What this involves in practice is the combination of empirical and archival research with a theoretical method that allows for the complexities, contradictions and contentious nature of punk's cultural practice to be embraced. To reduce punk to a moment, a sound or a definite political perspective is to simplify the divergent cultural strands that emerged and developed through the cultural spaces opened up in 1976–77. As may be evident, we favour the cultural materialism originating from the later work of Raymond Williams.

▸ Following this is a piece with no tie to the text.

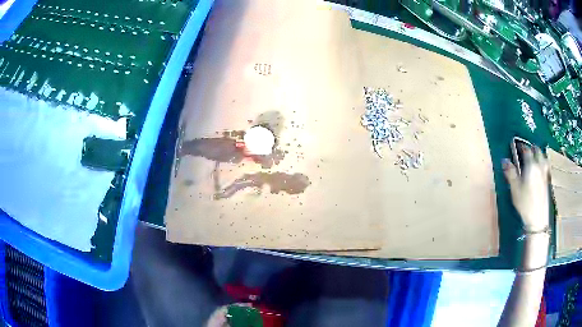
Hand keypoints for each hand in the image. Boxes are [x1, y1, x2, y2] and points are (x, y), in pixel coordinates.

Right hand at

This places the stress not simply on contextualising cultural production, but understanding forms like punk as being both historically and socially rooted.Footnote 45 The importance accorded by cultural materialism to cultural, social and political institutions in the making and reception of culture likewise bears on an understanding of the spheres in which punk did and did not make a lasting impact.Footnote 46
As to the subcultural perspective on punk: it may be useful to see subcultures as collaborative ‘ways of coping’ that maintain ‘collective identity and individual self-esteem’ for those ‘ill at ease in the dominant culture’.Footnote 47 Punk is thereby conceived as a formative space that has shaped the engagement of many with the world. Implicit within such ‘lived narratives’ are ‘structures of feeling’. This concept is key to explaining the historical and social resonance of what is usually mystified as intuitive, subjective and felt.Footnote 48 It is, we suggest, crucial to writing the history of punk as a ‘history from below’, while acknowledging the processes and forces working from above.